Requirement 1
Please list every compulsory column the input and output files text gives for a Mode 1 HKLIN file.
Requirement 2
In the input and output files text, which release added HKLOUT output?

Input and output files

HKLIN

The file containing the test dataset.

Mode 1. This must be an unmerged file of intensities eg from Mosflm

Compulsory columns are H, K, L, M/ISYM, BATCH, I, SIGI
Optional columns are IPR, SIGIPR, TIME, XDET, YDET, ROT, WIDTH, MPART, FRACTIONCALC, LP, FLAG, BGPKRATIOS, SCALE, SIGSCALE

If a SCALE column is present it will be applied on input.

Mode 2. This may be unmerged (as above) or merged. Unless a column is specified in the control input, the first column of type J (intensity) or F (amplitude) will be used for comparison with the reference dataset. Amplitudes are squared to intensities on input.

HKLREF

The file containing the reference dataset for Mode 2 (alternative). This must be merged. Unless a column is specified in the control input, the first column of type J (intensity) or F (amplitude) will be used for comparison with the reference dataset. Amplitudes are squared to intensities on input.

HKLOUT

In LAUEGROUP mode, the test dataset reindexed in the "best" pointgroup (the Laue group without a centre of symmetry). In ALTERNATIVE mode, the test dataset with the best reindexing, in the spacegroup of the reference dataset. Note that for a merged test dataset, in ALTERNATIVE mode, reindexed reflections are not reduced to the asymmetric unit, because reindexing may generate a Bijvoet-related index and  if there are anomalous differences these need to be inverted.

Examples

Simple usage, all defaults (mode Lauegroup):

 pointless [hklin] <filename.mtz>

With reference dataset (mode alternative):

pointless hklref amph_I.mtz hklin amph_scaled.mtz

With reference dataset and control input (mode alternative)
:

pointless hklref n20n6c1c2n6x2x14e10e7.mtz \
      hklin cd3_1_F.mtz << eof
resolution 4.0
labref  F_nat20
labin F_cd3_1
eof

Release notes

0.5.0,1,2

Alternative ways of combining Z+ & Z- (Za, Zc), remove combined RMSD printing, more input controls (ORIGINALLATTICE, LAUEGROUP, REINDEX, TOLERANCE, ACCEPT)

0.4.0

HKLOUT output added

0.3.0

Mode Alternative, labin, labref

0.2.0

User input, resolution, Isiglimit, Nonchiral

Dataset excerpt

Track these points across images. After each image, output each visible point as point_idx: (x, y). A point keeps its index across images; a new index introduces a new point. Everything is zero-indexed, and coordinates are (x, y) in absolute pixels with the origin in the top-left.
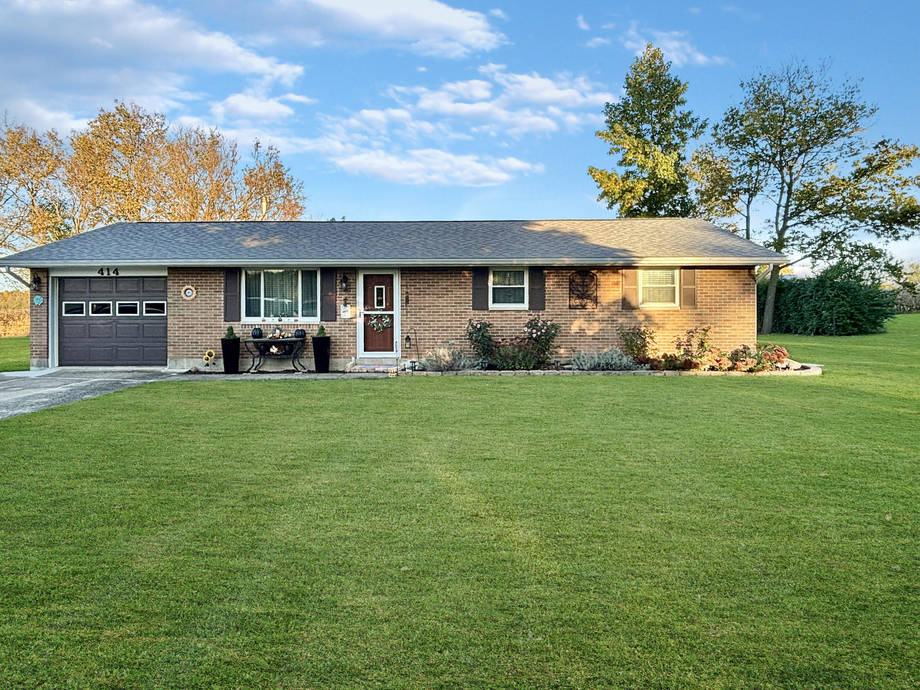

Final answer 1
H, K, L, M/ISYM, BATCH, I, SIGI

Final answer 2
Release 0.4.0